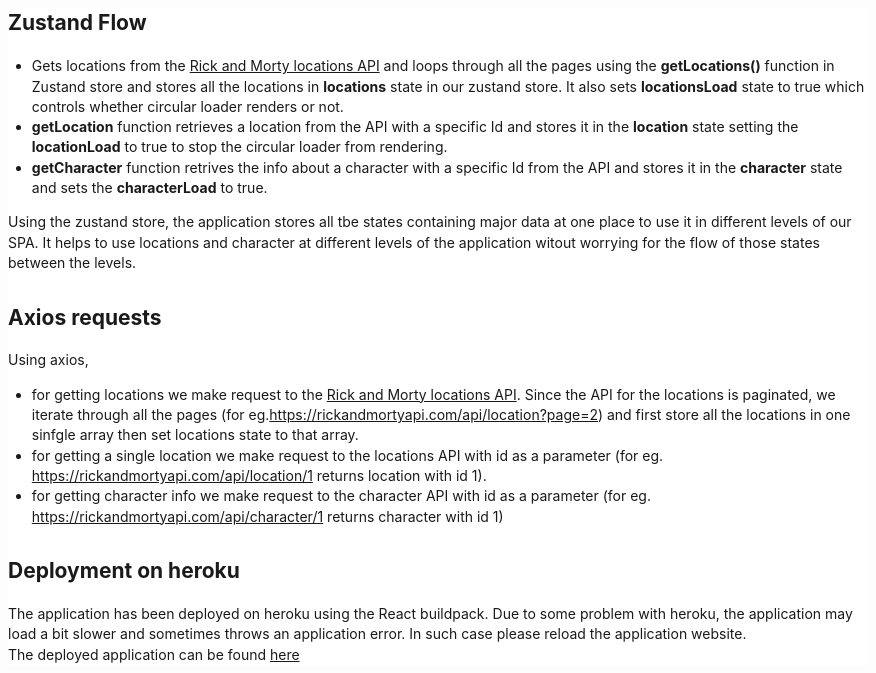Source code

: ## Zustand Flow
- Gets locations from the [Rick and Morty locations API](https://rickandmortyapi.com/api/location) and loops through all the pages using the <b>getLocations()</b> function in Zustand store and stores all the locations in <b>locations</b> state in our zustand store. It also sets <b>locationsLoad</b> state to true which controls whether circular loader renders or not.
- <b>getLocation</b> function retrieves a location from the API with a specific Id and stores it in the <b>location</b> state setting the <b>locationLoad</b> to true to stop the circular loader from rendering.
- <b>getCharacter</b> function retrives the info about a character with a specific Id from the API and stores it in the <b>character</b> state and sets the <b>characterLoad</b> to true.

Using the zustand store, the application stores all tbe states containing major data at one place to use it in different levels of our SPA.  It helps to use locations and character at different levels of the application witout worrying for the flow of those states between the levels.

## Axios requests
Using axios,
- for getting locations  we make request to the [Rick and Morty locations API](https://rickandmortyapi.com/api/location). Since the API for the locations is paginated, we iterate through all the pages (for eg.https://rickandmortyapi.com/api/location?page=2) and first store all the locations in one sinfgle array then set locations state to that array.
- for getting a single location we make request to the locations API with id as a parameter (for eg. https://rickandmortyapi.com/api/location/1 returns location with id 1).
- for getting character info we make request to the character API with id as a parameter (for eg. https://rickandmortyapi.com/api/character/1 returns character with id 1)

## Deployment on heroku
The application has been deployed on heroku using the React buildpack. Due to some problem with heroku, the application may load a bit slower and sometimes throws an application error. In such case please reload the application website. 
<br>
The deployed application can be found [here](http://rickmorty-catalogue.herokuapp.com)

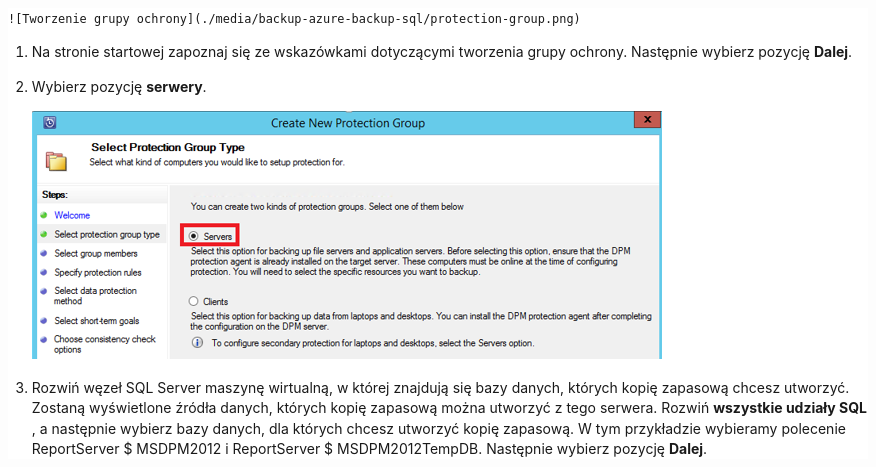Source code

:     ![Tworzenie grupy ochrony](./media/backup-azure-backup-sql/protection-group.png)
1. Na stronie startowej zapoznaj się ze wskazówkami dotyczącymi tworzenia grupy ochrony. Następnie wybierz pozycję **Dalej**.
1. Wybierz pozycję **serwery**.

    ![Wybierz typ grupy ochrony serwerów](./media/backup-azure-backup-sql/pg-servers.png)
1. Rozwiń węzeł SQL Server maszynę wirtualną, w której znajdują się bazy danych, których kopię zapasową chcesz utworzyć. Zostaną wyświetlone źródła danych, których kopię zapasową można utworzyć z tego serwera. Rozwiń **wszystkie udziały SQL** , a następnie wybierz bazy danych, dla których chcesz utworzyć kopię zapasową. W tym przykładzie wybieramy polecenie ReportServer $ MSDPM2012 i ReportServer $ MSDPM2012TempDB. Następnie wybierz pozycję **Dalej**.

•••••

**What the task requires**
Arrange the lines starting at the one containing "## Zustand Flow" and ending at the one containing "- Gets locations" as a numbered list, leaving out any blank lines.

**Answer to the problem**
1. : ## Zustand Flow
2. - Gets locations from the [Rick and Morty locations API](https://rickandmortyapi.com/api/location) and loops through all the pages using the <b>getLocations()</b> function in Zustand store and stores all the locations in <b>locations</b> state in our zustand store. It also sets <b>locationsLoad</b> state to true which controls whether circular loader renders or not.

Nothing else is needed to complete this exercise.